I chose to excerpt several paragraphs from this article because it provided such a wealth of fascinating material about a recent scientific study that attempts to understand why writing systems employ the symbols that they do. The scientists in the study even theorize about how extraterrestrial organisms might write, if such beings evolved in a similar environment to ours.
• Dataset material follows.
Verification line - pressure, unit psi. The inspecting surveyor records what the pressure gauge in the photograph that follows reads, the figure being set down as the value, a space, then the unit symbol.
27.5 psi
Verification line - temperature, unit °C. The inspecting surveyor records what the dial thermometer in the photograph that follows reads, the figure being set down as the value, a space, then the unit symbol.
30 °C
Here is a link to the original paper, located on the lead researcher's web page (which is full of a lot of wonderful concepts and writing for those who are generally curious about the world in which we live.) The study on writing is one of many investigations into language, cognition and evolution.

...Scientists have pooled the common features of 100 different writing systems, including true alphabets such as Cyrillic, Korean Hangul and our own; so-called abjads that include Arabic and others that only use characters for consonants; Sanskrit, Tamil and other "abugidas", which use characters for consonants and accents for vowels; and Japanese and other syllabaries, which use symbols that approximate syllables, which make up words.

Remarkably, the study has concluded that the letters we use can be viewed as a mirror of the features of the natural world, from trees and mountains to meandering streams and urban cityscapes.

The shapes of letters are not dictated by the ease of writing them, economy of pen strokes and so on, but their underlying familiarity and the ease of recognising them. We use certain letters because our brains are particularly good at seeing them, even if our hands find it hard to write them down. In turn, we are good at seeing certain shapes because they reflect common facets of the natural world.